**WHAT THE TASK ASKS**
Copy all of the rows below word for word, leaving out the pictures.

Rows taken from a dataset
━━━━━━━━━━

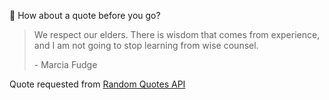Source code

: 📣 How about a quote before you go?

> We respect our elders. There is wisdom that comes from experience, and I am not going to stop learning from wise counsel.
>
> <p>- Marcia Fudge</p>

Quote requested from [Random Quotes API](https://github.com/lukePeavey/quotable)
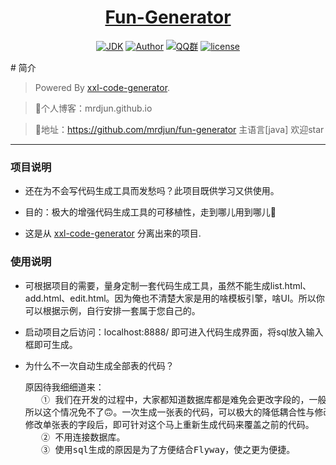 <h1 align="center"><a href="https://github.com/mrdjun" target="_blank">Fun-Generator</a></h1>
<p align="center">
<a href="https://github.com/mrdjun/fun-boot"><img alt="JDK" src="https://img.shields.io/badge/JDK-1.8-orange.svg"/></a>
<a href="http://mrdjun.github.io"><img alt="Author" src="https://img.shields.io/badge/Author-DJun-blue"/></a>
<a href="https://jq.qq.com/?_wv=1027&k=57LIuZr"><img alt="QQ群" src="https://img.shields.io/badge/chat-Coder%E5%A4%A7%E5%AE%B6%E5%BA%AD-yellow"/></a>
<a href="https://github.com/mrdjun/fun-generator/blob/master/LICENSE"><img alt="license" src="https://img.shields.io/github/license/java-aodeng/hope.svg?style=flat-square"/></a>
</p>
# 简介

> Powered By [xxl-code-generator](http://www.xuxueli.com/xxl-code-generator/#/).

> 🍋个人博客：mrdjun.github.io

> 🍊地址：https://github.com/mrdjun/fun-generator 主语言[java] 欢迎star
------------------------------
### 项目说明
- 还在为不会写代码生成工具而发愁吗？此项目既供学习又供使用。

- 目的：极大的增强代码生成工具的可移植性，走到哪儿用到哪儿🍻

- 这是从 [xxl-code-generator](http://www.xuxueli.com/xxl-code-generator/#/) 分离出来的项目.

### 使用说明

- 可根据项目的需要，量身定制一套代码生成工具，虽然不能生成list.html、add.html、edit.html。因为俺也不清楚大家是用的啥模板引擎，啥UI。所以你可以根据示例，自行安排一套属于您自己的。

- 启动项目之后访问：localhost:8888/ 即可进入代码生成界面，将sql放入输入框即可生成。

- 为什么不一次自动生成全部表的代码？
  <pre>
  原因待我细细道来：
     ① 我们在开发的过程中，大家都知道数据库都是难免会更改字段的，一般小公司是没有dba的，
  所以这个情况免不了🙃。一次生成一张表的代码，可以极大的降低耦合性与修改的不便性。就算
  修改单张表的字段后，即可针对这个马上重新生成代码来覆盖之前的代码。
     ② 不用连接数据库。
     ③ 使用sql生成的原因是为了方便结合Flyway，使之更为便捷。
  </pre>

━━━━━━━━━━

**WORKED SOLUTION**
Source code

: 📣 How about a quote before you go?

> We respect our elders. There is wisdom that comes from experience, and I am not going to stop learning from wise counsel.
>
> <p>- Marcia Fudge</p>

Quote requested from [Random Quotes API](https://github.com/lukePeavey/quotable)
 <h1 align="center"><a href="https://github.com/mrdjun" target="_blank">Fun-Generator</a></h1>
<p align="center">
<a href="https://github.com/mrdjun/fun-boot"><img alt="JDK" src="https://img.shields.io/badge/JDK-1.8-orange.svg"/></a>
<a href="http://mrdjun.github.io"><img alt="Author" src="https://img.shields.io/badge/Author-DJun-blue"/></a>
<a href="https://jq.qq.com/?_wv=1027&k=57LIuZr"><img alt="QQ群" src="https://img.shields.io/badge/chat-Coder%E5%A4%A7%E5%AE%B6%E5%BA%AD-yellow"/></a>
<a href="https://github.com/mrdjun/fun-generator/blob/master/LICENSE"><img alt="license" src="https://img.shields.io/github/license/java-aodeng/hope.svg?style=flat-square"/></a>
</p>
# 简介

> Powered By [xxl-code-generator](http://www.xuxueli.com/xxl-code-generator/#/).

> 🍋个人博客：mrdjun.github.io

> 🍊地址：https://github.com/mrdjun/fun-generator 主语言[java] 欢迎star
------------------------------
### 项目说明
- 还在为不会写代码生成工具而发愁吗？此项目既供学习又供使用。

- 目的：极大的增强代码生成工具的可移植性，走到哪儿用到哪儿🍻

- 这是从 [xxl-code-generator](http://www.xuxueli.com/xxl-code-generator/#/) 分离出来的项目.

### 使用说明

- 可根据项目的需要，量身定制一套代码生成工具，虽然不能生成list.html、add.html、edit.html。因为俺也不清楚大家是用的啥模板引擎，啥UI。所以你可以根据示例，自行安排一套属于您自己的。

- 启动项目之后访问：localhost:8888/ 即可进入代码生成界面，将sql放入输入框即可生成。

- 为什么不一次自动生成全部表的代码？
  <pre>
  原因待我细细道来：
     ① 我们在开发的过程中，大家都知道数据库都是难免会更改字段的，一般小公司是没有dba的，
  所以这个情况免不了🙃。一次生成一张表的代码，可以极大的降低耦合性与修改的不便性。就算
  修改单张表的字段后，即可针对这个马上重新生成代码来覆盖之前的代码。
     ② 不用连接数据库。
     ③ 使用sql生成的原因是为了方便结合Flyway，使之更为便捷。
  </pre>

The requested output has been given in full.